■ Passage given ■
****************************************

From Ancient Greek ῥῆγμα (rhêgma, something broken or rent asunder; a breach, cleft, fracture),[1] + γλυπτόν (gluptón, carving, sculpture).

Pronunciation

Noun

regmaglypt (plural regmaglypts)

  1. (astronomy, geology) A small, shallow indentation or pit on the surface of a meteorite, resembling a thumbprint impression in clay, created by ablation while falling in an atmosphere.
    • 1960, E. L. Krinov [i.e., Yevgeny Leonidovich Krinov], “Morphology of Meteorites”, in Irene Vidziunas, transl., edited by Harrison Brown, Principles of Meteoritics; Translated from the Russian (International Series of Monographs on Earth Sciences; 7), Oxford, London: Pergamon Press, →OCLC, page 257:
      But, as the author has established, when an individual sample of a meteorite shower has a semi-orientated shape (roughly conoid, as in the given case), it must have definite morphological properties: on its front surface it must have a fully developed typical regmaglypt – relief which has had time to form during the sample's movement at cosmic speed after its separation from the main meteoric body.

****************************************

■ Task data ■
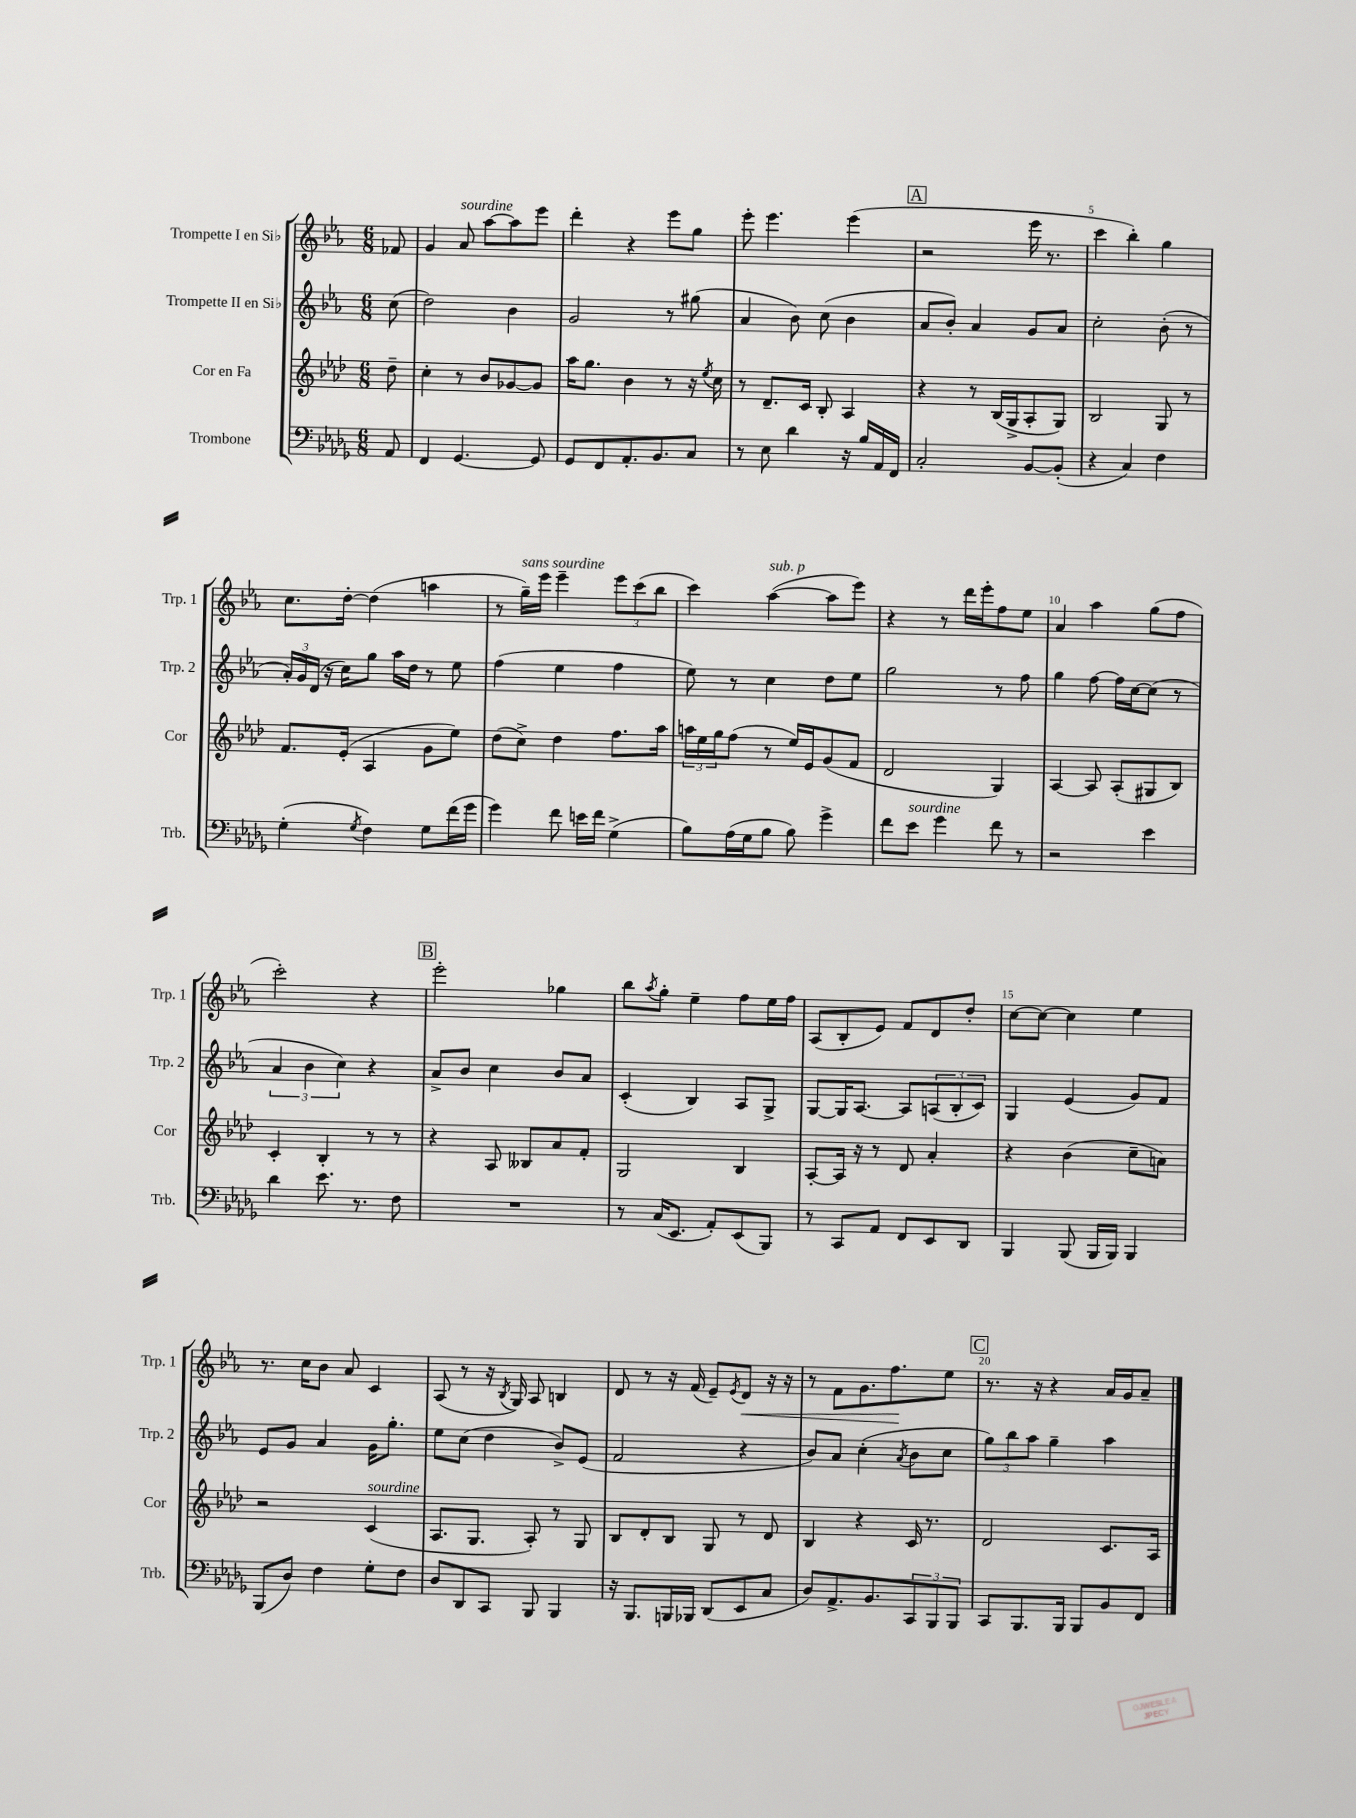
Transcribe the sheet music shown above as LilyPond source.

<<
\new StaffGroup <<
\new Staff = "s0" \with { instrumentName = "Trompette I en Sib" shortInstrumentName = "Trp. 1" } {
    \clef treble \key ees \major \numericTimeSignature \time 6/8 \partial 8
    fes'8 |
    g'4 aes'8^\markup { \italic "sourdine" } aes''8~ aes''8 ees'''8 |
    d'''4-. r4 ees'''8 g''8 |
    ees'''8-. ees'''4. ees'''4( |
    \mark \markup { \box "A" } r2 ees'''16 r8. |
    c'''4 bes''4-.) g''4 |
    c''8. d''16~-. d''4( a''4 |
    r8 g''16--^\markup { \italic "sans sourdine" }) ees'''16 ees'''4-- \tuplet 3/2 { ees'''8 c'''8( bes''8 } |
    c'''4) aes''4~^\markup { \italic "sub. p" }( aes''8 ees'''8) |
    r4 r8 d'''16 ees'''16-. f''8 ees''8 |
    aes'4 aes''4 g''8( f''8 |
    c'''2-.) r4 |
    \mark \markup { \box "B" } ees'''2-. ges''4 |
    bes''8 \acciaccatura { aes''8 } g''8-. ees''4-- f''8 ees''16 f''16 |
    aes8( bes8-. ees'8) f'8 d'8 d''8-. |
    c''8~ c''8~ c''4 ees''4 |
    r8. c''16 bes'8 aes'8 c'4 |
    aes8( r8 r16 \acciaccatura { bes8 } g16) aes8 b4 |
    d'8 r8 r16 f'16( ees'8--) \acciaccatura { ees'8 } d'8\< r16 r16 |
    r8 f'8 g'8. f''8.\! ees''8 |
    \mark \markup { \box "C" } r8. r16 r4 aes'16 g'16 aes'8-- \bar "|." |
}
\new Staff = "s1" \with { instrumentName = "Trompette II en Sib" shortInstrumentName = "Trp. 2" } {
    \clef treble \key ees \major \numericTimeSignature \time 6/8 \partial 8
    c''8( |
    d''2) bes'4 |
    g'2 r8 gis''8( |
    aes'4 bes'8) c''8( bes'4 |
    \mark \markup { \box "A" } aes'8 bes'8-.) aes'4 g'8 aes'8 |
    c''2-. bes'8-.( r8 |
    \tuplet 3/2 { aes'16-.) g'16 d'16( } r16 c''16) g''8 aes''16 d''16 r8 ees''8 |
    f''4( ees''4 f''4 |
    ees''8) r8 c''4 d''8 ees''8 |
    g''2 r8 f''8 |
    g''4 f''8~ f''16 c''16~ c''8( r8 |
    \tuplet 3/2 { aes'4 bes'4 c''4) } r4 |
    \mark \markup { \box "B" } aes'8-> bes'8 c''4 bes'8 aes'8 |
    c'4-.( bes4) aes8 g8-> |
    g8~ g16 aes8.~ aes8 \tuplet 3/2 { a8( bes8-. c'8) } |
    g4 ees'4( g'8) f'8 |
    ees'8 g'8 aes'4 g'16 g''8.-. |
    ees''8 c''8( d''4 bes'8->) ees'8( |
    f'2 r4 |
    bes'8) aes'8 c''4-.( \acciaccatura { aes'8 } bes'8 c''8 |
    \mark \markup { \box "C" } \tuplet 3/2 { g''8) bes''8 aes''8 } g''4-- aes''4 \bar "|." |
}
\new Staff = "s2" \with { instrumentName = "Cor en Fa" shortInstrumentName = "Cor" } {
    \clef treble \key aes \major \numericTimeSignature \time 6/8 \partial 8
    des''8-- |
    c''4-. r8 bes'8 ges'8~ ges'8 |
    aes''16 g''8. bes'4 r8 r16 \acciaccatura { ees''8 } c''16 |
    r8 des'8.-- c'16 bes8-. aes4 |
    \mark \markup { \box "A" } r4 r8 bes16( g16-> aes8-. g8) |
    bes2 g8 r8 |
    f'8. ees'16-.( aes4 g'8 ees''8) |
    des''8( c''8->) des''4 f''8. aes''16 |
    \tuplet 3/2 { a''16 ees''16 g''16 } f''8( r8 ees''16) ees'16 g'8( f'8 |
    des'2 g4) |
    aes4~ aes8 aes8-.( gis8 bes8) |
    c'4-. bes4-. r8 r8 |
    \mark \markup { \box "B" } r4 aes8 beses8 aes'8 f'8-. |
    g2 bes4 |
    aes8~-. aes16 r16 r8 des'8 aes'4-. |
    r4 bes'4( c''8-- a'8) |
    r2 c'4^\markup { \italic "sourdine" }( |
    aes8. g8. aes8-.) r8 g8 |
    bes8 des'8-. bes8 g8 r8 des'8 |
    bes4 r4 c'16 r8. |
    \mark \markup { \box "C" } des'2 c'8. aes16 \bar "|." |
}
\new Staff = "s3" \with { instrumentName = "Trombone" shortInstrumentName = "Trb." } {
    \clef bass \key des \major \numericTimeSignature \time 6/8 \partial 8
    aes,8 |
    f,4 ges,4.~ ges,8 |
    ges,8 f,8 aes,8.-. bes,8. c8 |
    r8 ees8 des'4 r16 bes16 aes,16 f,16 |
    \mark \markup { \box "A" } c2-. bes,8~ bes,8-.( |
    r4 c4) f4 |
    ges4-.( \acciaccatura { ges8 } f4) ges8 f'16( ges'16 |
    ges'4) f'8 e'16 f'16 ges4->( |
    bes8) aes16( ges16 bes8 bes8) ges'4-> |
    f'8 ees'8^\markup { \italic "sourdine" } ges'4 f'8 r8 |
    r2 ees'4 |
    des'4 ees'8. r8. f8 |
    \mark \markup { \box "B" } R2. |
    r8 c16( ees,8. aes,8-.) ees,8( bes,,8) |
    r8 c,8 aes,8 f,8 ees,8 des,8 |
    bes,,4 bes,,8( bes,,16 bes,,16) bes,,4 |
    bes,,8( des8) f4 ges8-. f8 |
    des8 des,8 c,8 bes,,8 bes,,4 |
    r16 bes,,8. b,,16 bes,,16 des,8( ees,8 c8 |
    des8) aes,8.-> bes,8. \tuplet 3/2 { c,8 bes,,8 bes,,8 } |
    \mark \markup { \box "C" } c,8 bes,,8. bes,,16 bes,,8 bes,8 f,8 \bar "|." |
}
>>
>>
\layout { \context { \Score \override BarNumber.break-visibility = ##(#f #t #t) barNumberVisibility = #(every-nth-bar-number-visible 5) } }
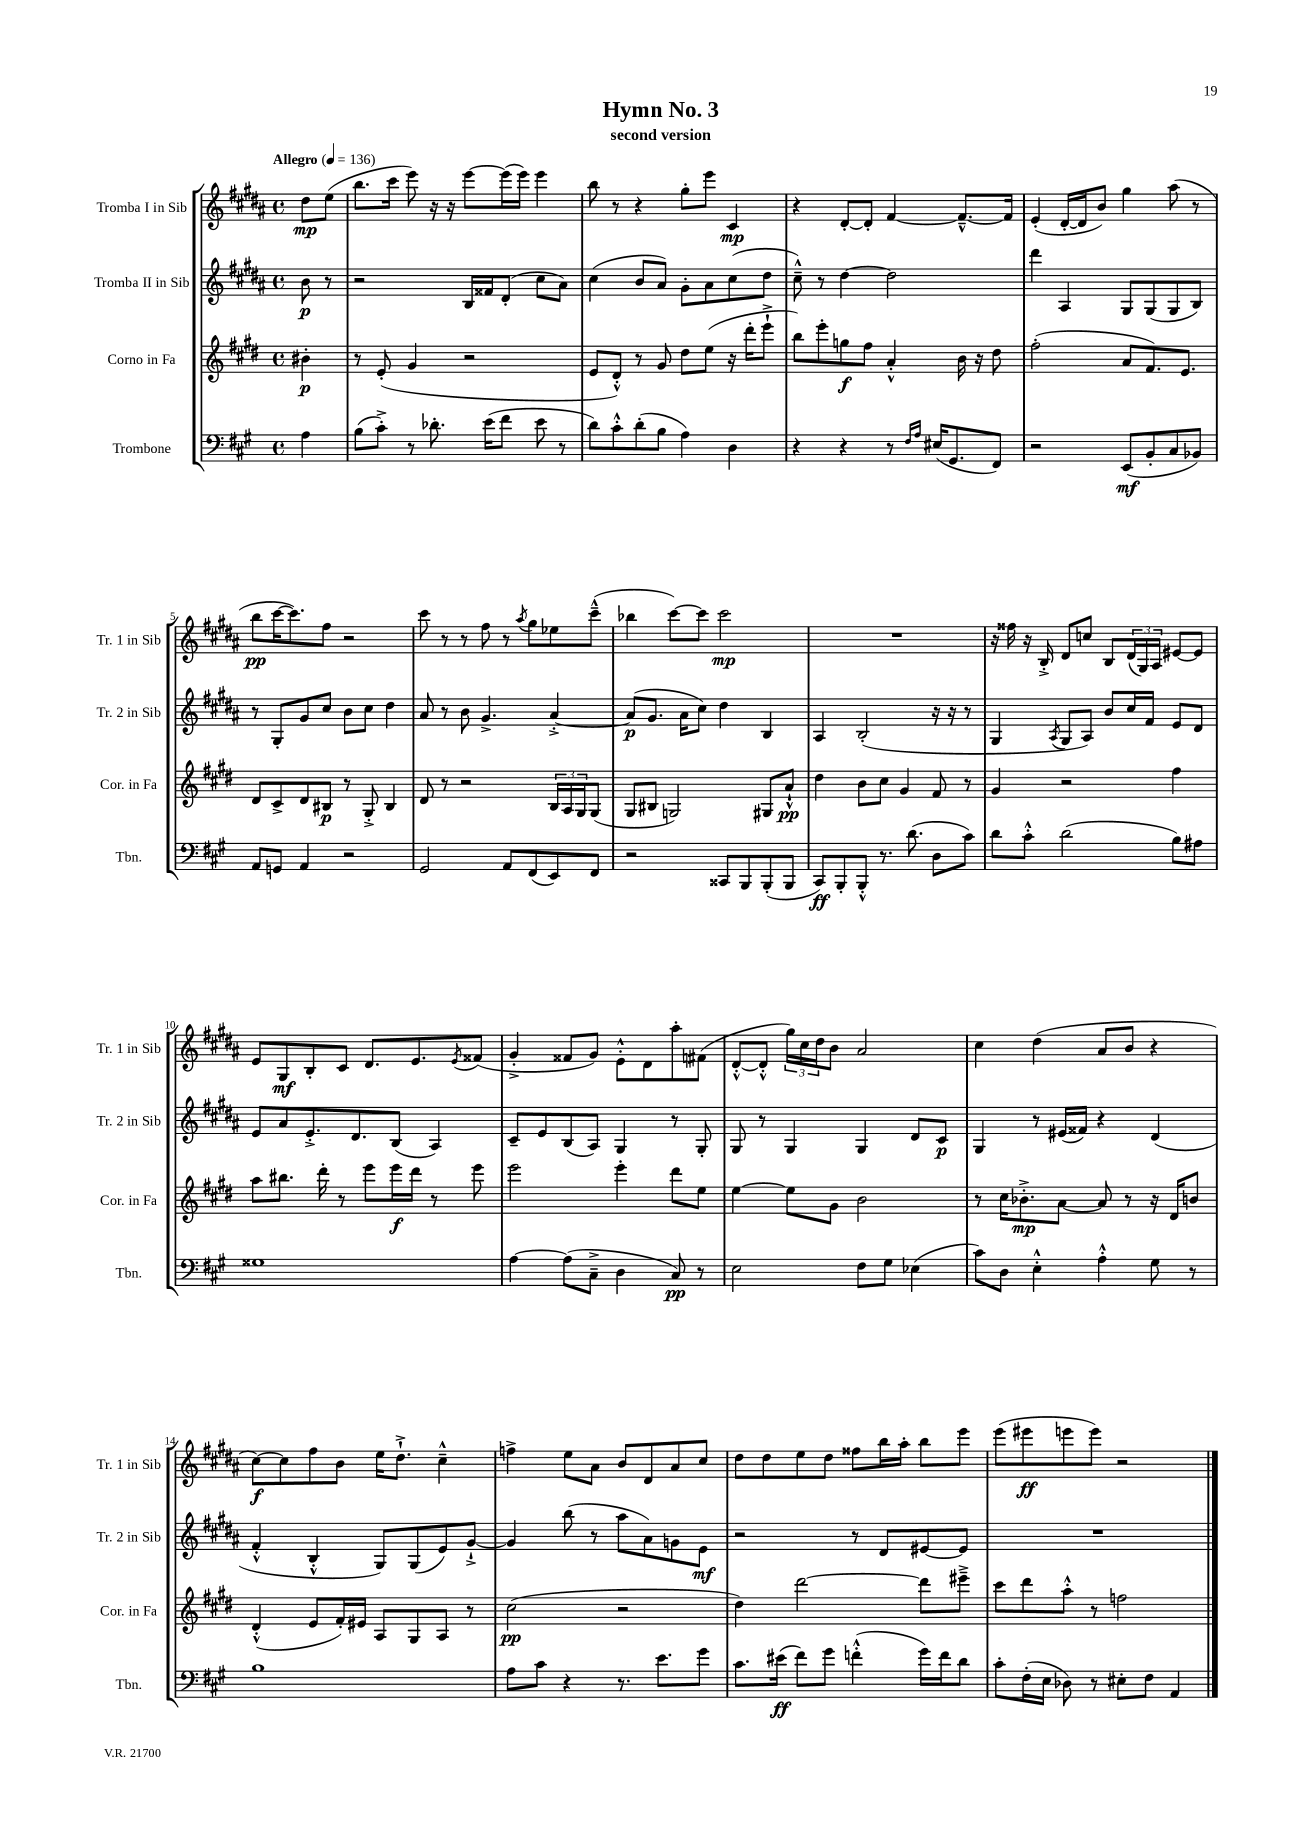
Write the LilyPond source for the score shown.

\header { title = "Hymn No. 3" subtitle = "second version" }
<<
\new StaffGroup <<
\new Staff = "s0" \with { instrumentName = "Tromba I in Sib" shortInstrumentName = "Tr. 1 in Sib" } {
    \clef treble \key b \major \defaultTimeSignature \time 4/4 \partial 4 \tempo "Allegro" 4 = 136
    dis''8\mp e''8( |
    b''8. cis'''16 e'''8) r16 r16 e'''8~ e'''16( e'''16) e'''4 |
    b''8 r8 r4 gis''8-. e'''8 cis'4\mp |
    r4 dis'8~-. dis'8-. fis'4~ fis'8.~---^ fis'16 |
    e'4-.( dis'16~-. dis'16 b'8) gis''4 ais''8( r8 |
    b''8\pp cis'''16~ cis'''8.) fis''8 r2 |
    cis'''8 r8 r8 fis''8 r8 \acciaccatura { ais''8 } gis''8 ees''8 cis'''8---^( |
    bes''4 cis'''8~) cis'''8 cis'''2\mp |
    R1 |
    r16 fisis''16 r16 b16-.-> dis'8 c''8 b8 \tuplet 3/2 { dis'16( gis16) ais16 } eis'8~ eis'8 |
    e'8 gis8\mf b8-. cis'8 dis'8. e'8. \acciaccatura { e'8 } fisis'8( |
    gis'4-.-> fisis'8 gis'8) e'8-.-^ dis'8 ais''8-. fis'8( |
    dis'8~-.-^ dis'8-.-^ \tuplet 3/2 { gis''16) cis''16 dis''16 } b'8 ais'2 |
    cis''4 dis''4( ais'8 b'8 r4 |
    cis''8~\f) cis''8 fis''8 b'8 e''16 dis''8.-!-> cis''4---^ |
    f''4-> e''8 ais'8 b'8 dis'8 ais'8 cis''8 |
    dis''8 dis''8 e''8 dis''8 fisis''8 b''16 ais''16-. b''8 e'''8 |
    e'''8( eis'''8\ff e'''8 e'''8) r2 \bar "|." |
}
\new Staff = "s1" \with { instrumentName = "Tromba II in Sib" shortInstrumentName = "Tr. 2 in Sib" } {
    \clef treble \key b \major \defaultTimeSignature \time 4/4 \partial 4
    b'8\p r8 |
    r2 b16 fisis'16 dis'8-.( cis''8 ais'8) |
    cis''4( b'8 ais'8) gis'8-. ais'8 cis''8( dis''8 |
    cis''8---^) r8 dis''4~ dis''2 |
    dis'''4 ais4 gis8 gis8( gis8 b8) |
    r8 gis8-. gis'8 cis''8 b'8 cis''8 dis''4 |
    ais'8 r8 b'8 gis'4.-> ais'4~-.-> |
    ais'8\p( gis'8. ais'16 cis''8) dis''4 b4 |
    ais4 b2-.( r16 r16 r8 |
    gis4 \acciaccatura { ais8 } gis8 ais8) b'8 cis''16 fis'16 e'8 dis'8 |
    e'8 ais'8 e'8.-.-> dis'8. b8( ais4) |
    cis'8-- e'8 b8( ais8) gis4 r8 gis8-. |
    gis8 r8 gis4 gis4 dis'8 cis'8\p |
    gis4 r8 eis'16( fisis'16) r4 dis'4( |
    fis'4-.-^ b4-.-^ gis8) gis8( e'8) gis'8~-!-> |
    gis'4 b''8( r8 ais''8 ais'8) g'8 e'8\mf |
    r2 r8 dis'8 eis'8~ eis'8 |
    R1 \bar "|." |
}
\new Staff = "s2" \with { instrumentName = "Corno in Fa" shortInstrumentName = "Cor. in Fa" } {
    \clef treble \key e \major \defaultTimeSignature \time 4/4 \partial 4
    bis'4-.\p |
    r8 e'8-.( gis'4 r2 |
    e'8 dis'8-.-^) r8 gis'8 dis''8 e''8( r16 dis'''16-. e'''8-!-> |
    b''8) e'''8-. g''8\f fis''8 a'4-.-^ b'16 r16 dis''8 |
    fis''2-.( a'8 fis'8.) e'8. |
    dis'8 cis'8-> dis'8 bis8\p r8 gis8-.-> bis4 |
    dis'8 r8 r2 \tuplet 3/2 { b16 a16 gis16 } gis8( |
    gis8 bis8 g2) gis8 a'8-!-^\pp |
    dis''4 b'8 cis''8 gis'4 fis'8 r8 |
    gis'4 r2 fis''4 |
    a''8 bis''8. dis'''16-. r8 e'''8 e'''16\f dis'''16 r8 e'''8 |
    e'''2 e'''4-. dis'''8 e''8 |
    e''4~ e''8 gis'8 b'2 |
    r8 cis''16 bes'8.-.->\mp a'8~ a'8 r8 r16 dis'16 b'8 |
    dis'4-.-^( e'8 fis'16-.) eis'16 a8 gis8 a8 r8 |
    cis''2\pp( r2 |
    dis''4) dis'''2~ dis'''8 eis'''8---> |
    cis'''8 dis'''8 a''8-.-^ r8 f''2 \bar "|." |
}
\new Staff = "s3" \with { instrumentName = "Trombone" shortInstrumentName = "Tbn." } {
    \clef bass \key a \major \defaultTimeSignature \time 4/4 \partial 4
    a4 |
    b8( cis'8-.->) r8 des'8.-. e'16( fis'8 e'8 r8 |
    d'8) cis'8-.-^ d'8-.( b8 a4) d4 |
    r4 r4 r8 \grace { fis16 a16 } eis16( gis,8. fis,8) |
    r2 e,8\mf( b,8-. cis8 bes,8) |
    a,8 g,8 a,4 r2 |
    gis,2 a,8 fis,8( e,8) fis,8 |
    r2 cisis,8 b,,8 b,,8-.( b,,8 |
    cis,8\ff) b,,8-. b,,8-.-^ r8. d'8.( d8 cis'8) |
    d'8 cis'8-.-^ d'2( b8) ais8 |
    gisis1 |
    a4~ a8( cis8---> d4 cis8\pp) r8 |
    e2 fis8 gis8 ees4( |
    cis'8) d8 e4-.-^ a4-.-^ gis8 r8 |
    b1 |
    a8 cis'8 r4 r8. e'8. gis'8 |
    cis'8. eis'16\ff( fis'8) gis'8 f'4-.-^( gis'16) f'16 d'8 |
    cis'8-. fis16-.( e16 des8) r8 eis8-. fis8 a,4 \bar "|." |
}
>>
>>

****************************************

■ Goals ■
(a) Answer these questions from the dictionary entry on regmaglypt:
(i) What does the Ancient Greek word γλυπτόν mean?
(ii) What is the plural of regmaglypt?
(iii) What process creates a regmaglypt?
(b) List every line of the records that contains the string "numericTimeSignature". Case counts.

■ Completed exercise ■
(a)
(i) Carving, sculpture.
(ii) Regmaglypts.
(iii) Ablation while falling in an atmosphere.

(b)
    \clef treble \key ees \major \numericTimeSignature \time 6/8 \partial 8
    \clef treble \key ees \major \numericTimeSignature \time 6/8 \partial 8
    \clef treble \key aes \major \numericTimeSignature \time 6/8 \partial 8
    \clef bass \key des \major \numericTimeSignature \time 6/8 \partial 8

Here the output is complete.